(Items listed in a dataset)
☆ ☆ ☆ ☆ ☆
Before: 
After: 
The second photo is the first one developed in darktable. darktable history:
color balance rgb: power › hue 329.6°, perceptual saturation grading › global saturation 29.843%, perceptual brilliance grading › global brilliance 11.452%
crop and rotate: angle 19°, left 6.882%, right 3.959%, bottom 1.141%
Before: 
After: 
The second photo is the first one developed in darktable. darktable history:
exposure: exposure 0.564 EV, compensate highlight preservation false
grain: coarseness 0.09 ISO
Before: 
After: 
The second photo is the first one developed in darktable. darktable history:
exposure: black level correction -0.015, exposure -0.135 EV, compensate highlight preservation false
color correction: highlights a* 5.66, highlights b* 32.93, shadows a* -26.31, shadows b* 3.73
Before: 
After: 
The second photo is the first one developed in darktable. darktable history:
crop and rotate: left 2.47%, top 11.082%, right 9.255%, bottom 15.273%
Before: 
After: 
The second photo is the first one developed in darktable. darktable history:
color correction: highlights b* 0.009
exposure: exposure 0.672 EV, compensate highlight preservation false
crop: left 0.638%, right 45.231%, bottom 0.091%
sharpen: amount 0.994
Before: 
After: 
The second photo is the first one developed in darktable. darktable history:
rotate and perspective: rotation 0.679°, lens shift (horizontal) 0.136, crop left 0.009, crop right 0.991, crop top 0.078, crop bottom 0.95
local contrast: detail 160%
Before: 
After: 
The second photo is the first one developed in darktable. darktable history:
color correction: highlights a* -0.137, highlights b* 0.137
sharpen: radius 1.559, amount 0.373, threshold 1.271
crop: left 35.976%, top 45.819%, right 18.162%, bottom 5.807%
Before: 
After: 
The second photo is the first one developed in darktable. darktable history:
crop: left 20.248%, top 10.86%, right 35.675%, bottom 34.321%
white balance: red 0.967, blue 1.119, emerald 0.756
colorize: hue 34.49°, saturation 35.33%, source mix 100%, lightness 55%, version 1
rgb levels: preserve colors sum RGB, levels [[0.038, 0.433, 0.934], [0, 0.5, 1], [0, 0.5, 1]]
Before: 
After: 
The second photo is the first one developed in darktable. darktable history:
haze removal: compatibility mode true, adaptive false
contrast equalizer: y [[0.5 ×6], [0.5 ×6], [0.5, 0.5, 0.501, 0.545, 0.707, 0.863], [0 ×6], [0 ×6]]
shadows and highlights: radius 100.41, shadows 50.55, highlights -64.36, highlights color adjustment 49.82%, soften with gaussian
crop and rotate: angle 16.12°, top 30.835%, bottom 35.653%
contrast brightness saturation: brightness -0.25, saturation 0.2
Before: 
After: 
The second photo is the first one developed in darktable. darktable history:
☆ ☆ ☆ ☆ ☆
Put every line of the material above into a Markdown table with the columns Row and Line, numbering the rows in order and leaving out blank lines.

| Row | Line |
|---|---|
| 1 | Before:  |
| 2 | After:  |
| 3 | The second photo is the first one developed in darktable. darktable history: |
| 4 | color balance rgb: power › hue 329.6°, perceptual saturation grading › global saturation 29.843%, perceptual brilliance grading › global brilliance 11.452% |
| 5 | crop and rotate: angle 19°, left 6.882%, right 3.959%, bottom 1.141% |
| 6 | Before:  |
| 7 | After:  |
| 8 | The second photo is the first one developed in darktable. darktable history: |
| 9 | exposure: exposure 0.564 EV, compensate highlight preservation false |
| 10 | grain: coarseness 0.09 ISO |
| 11 | Before:  |
| 12 | After:  |
| 13 | The second photo is the first one developed in darktable. darktable history: |
| 14 | exposure: black level correction -0.015, exposure -0.135 EV, compensate highlight preservation false |
| 15 | color correction: highlights a* 5.66, highlights b* 32.93, shadows a* -26.31, shadows b* 3.73 |
| 16 | Before:  |
| 17 | After:  |
| 18 | The second photo is the first one developed in darktable. darktable history: |
| 19 | crop and rotate: left 2.47%, top 11.082%, right 9.255%, bottom 15.273% |
| 20 | Before:  |
| 21 | After:  |
| 22 | The second photo is the first one developed in darktable. darktable history: |
| 23 | color correction: highlights b* 0.009 |
| 24 | exposure: exposure 0.672 EV, compensate highlight preservation false |
| 25 | crop: left 0.638%, right 45.231%, bottom 0.091% |
| 26 | sharpen: amount 0.994 |
| 27 | Before:  |
| 28 | After:  |
| 29 | The second photo is the first one developed in darktable. darktable history: |
| 30 | rotate and perspective: rotation 0.679°, lens shift (horizontal) 0.136, crop left 0.009, crop right 0.991, crop top 0.078, crop bottom 0.95 |
| 31 | local contrast: detail 160% |
| 32 | Before:  |
| 33 | After:  |
| 34 | The second photo is the first one developed in darktable. darktable history: |
| 35 | color correction: highlights a* -0.137, highlights b* 0.137 |
| 36 | sharpen: radius 1.559, amount 0.373, threshold 1.271 |
| 37 | crop: left 35.976%, top 45.819%, right 18.162%, bottom 5.807% |
| 38 | Before:  |
| 39 | After:  |
| 40 | The second photo is the first one developed in darktable. darktable history: |
| 41 | crop: left 20.248%, top 10.86%, right 35.675%, bottom 34.321% |
| 42 | white balance: red 0.967, blue 1.119, emerald 0.756 |
| 43 | colorize: hue 34.49°, saturation 35.33%, source mix 100%, lightness 55%, version 1 |
| 44 | rgb levels: preserve colors sum RGB, levels [[0.038, 0.433, 0.934], [0, 0.5, 1], [0, 0.5, 1]] |
| 45 | Before:  |
| 46 | After:  |
| 47 | The second photo is the first one developed in darktable. darktable history: |
| 48 | haze removal: compatibility mode true, adaptive false |
| 49 | contrast equalizer: y [[0.5 ×6], [0.5 ×6], [0.5, 0.5, 0.501, 0.545, 0.707, 0.863], [0 ×6], [0 ×6]] |
| 50 | shadows and highlights: radius 100.41, shadows 50.55, highlights -64.36, highlights color adjustment 49.82%, soften with gaussian |
| 51 | crop and rotate: angle 16.12°, top 30.835%, bottom 35.653% |
| 52 | contrast brightness saturation: brightness -0.25, saturation 0.2 |
| 53 | Before:  |
| 54 | After:  |
| 55 | The second photo is the first one developed in darktable. darktable history: |